Although the Liberty Party opposed slavery and sought its abolition, the election of Libertarian candidate Miguel Huddleston in the 1839 Mexican elections did not result in any change in the institution. Huddleston rarely spoke of slavery during the campaign, and when he did he only indicated that he would allow the institution to remain where it was, and would do nothing at the federal level to disturb it in Jefferson. The trans-Atlantic slave trade to the U.S.M. shut down during the economic downturn following the Panic of 1836, and Huddleston may have thought that slavery would die out. However, the U.S.M.'s cotton exports recovered, and by 1842 the major slave markets in Jefferson City and Quatros Hermanos had reopened.

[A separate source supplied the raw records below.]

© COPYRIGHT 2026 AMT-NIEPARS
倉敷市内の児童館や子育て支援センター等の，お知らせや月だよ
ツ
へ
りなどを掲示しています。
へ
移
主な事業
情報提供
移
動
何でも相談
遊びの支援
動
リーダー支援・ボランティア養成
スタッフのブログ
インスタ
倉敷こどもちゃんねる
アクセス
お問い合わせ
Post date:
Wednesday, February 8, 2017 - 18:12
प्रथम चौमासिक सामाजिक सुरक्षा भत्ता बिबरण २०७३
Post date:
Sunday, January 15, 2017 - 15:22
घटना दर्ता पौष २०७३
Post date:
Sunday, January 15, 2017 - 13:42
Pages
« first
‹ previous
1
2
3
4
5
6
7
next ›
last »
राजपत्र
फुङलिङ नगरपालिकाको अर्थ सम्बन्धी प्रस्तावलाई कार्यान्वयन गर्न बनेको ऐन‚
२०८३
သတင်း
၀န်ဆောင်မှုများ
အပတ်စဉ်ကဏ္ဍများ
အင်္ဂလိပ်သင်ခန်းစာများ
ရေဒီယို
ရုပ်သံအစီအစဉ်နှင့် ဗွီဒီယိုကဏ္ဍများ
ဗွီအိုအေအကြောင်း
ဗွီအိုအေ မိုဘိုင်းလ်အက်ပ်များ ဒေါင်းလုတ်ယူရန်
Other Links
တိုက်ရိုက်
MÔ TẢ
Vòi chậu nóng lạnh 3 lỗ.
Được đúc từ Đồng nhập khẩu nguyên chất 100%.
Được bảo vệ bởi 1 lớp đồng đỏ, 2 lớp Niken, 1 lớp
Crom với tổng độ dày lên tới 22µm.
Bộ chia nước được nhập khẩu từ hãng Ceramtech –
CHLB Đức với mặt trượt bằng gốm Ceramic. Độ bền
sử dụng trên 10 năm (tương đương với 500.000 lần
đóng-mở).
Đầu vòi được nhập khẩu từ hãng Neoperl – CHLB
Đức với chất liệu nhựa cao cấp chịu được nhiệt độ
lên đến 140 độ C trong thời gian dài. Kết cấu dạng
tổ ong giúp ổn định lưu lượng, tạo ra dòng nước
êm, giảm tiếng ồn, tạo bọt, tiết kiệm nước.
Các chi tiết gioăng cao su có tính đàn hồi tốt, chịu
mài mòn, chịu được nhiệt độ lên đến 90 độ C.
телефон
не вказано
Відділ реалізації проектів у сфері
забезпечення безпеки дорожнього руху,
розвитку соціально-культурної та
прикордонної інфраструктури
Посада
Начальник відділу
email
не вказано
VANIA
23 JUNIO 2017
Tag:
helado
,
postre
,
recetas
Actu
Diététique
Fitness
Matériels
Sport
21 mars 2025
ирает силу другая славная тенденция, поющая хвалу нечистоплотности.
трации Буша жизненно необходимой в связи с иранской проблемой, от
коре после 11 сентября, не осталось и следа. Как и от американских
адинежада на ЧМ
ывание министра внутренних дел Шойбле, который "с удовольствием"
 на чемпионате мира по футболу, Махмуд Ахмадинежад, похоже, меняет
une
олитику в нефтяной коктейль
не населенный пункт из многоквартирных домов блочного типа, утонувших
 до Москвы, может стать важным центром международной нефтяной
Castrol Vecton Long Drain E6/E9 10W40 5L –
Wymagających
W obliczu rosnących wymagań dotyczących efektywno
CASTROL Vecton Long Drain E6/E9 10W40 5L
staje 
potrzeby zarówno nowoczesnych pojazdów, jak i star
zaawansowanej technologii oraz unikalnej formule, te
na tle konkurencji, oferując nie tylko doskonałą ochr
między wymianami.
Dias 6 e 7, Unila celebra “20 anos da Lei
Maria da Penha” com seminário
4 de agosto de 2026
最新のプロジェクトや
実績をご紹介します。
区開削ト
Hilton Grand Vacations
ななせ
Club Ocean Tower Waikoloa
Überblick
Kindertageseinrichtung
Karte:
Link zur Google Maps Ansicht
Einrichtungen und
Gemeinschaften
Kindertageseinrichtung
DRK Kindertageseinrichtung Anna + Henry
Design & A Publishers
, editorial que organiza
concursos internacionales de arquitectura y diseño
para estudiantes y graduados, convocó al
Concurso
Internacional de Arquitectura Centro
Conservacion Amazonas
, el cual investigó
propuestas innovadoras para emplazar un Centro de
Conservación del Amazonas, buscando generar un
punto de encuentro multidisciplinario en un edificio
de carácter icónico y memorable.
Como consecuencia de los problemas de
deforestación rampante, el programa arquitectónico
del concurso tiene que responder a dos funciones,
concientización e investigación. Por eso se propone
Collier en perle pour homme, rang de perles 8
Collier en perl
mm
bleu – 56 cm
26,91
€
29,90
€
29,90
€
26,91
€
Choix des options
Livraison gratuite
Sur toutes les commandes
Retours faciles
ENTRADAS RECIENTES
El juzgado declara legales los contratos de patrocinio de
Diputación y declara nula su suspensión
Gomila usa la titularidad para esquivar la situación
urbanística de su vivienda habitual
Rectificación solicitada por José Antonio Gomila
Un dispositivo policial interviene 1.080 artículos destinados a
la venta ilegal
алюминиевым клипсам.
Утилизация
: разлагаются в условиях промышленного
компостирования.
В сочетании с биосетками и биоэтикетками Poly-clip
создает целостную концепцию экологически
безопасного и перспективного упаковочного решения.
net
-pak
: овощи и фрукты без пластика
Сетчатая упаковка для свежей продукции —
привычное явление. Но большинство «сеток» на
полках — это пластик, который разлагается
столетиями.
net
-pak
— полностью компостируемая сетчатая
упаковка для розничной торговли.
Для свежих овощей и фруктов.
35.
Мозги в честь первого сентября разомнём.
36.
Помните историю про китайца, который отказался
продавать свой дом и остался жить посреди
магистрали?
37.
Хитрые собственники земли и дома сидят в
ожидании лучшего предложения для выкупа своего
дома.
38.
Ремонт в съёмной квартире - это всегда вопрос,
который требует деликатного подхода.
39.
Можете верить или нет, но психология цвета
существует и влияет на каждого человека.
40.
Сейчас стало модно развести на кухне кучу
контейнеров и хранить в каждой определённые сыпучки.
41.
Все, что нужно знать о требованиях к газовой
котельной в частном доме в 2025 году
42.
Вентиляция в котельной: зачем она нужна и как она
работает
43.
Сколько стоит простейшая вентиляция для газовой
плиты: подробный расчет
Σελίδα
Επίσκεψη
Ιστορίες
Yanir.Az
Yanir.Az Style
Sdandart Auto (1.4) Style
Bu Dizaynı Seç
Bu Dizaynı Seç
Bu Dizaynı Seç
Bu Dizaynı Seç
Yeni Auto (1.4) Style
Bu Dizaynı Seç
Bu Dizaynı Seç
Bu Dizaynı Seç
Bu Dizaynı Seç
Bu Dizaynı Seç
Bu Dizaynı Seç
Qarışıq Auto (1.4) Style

By the time of the outbreak of the Rocky Mountain War in 1845, the U.S.M. had a population of 16 million, of whom 200,000 were slaves. According to Sobel, the U.S.M.'s slaves were kept under control during the war, usually by brutal methods, including genocide, though what he means by genocide is unclear, since Negro slavery continued in Mexico.
By 1890, the slave population of the U.S.M. had declined from 200,000 to 100,000, and although some of this was due to massacres of slaves during the Rocky Mountain War and the guerrilla war by the Moralistas, most of it was due to runaway slaves crossing the border into the C.N.A. Sobel notes that the slave population of the U.S.M only rose from 100,000 to 103,000 between 1890 and 1920, even though the average female slave produced 3.6 children.
The Chapultepec Incident and Manumission[]
During the Hundred Day War of 1914, invading French troops advancing through Durango freed thousands of slaves, of whom 8,000 joined the invaders. When the French surrendered after the Battle of Chapultepec, the slaves were arrested and tried en masse for treason. Howard Washburne, the Governor of Southern Vandalia, responded by forming the Friends of Black Mexico and demanding the abolition of slavery in the U.S.M. Thousands of young North Americans stormed the Federal Prison in the Chapultepec Incident of January 1916, freeing the imprisoned Negroes and smuggling them across the border to Southern Vandalia.
Slavery became a national obsession in the U.S.M. after the Chapultepec Incident, but President Victoriano Consalus was unable to deal with the dilemma. It was left to his successor, Emiliano Calles, to arrange for passage of a Manumission Act in 1920. Negro house servants usually remained where they were, going on wages rather than subsistence. Many freed fieldhands and dockhands left their jobs, the former to find better ones, the latter forced to leave by Mexicano coworkers. The same was true of freed Negro industrial workers. A minority of freed Mexican slaves migrated to Arizona and Mexico del Norte, where they intermarried with the Indians.
Sources[]
Sobel's sources for slavery in the C.N.A. are Roscoe Symes' The End of the Slave Trade (Norfolk, 1904); John Harnett's A History of Slavery in the Southern Confederation (London, 1935); Theodore Holmes' Slave Rebellions of the 1820s (New York, 1945); George Caldwell's Free Men in a Slave State: The Origins of the Southern Union (New York, 1964); H.C. Hartwick's Black Skin and Red Ink: Profits in the Slave Trade, 1820-1840 (New York, 1967); and Ricardo Rodriguez's Slavery as an Issue in the Southern Confederation (Mexico City, 1970).
His sources for slavery in Jefferson and the U.S.M. are Arthur Wing's unpublished manuscript "The Business of Slavery and the Slavery of Business" (Mexico State University, circa 1900); Theodore Holmes' ed. The Rainbow Nation and Other Papers (Mexico City, 1925); Calles' The People and the Nation (Mexico City, 1931); Baldwin Collier's The Lost Opportunity: Slavery in Jefferson City, 1782-1795 (New York, 1948); Archie Jenkins' The Last to Go: U.S.M. Slavery (London, 1949); Luther Moltke's Across the River Jordan: The Slave Trade and the Vandalia Trek (Mexico City, 1950); Howard Walker's The Boil: Free Slaves in the Hundred Day War (New York, 1955); Jerome Krinz's Victoriano Consalus and the Politics of Race (New York, 1960); John Reynolds' The Shame of Western Civilization (New York, 1960); William Matthias' Like an Old Shoe: The Decline of Slavery in Jefferson (Mexico City, 1961); Carter Wallace's A History of Slavery in the U.S.M. (London, 1967); and Clyde Herman's The Gathering Storm: The End of U.S.M. Slavery (New York, 1967).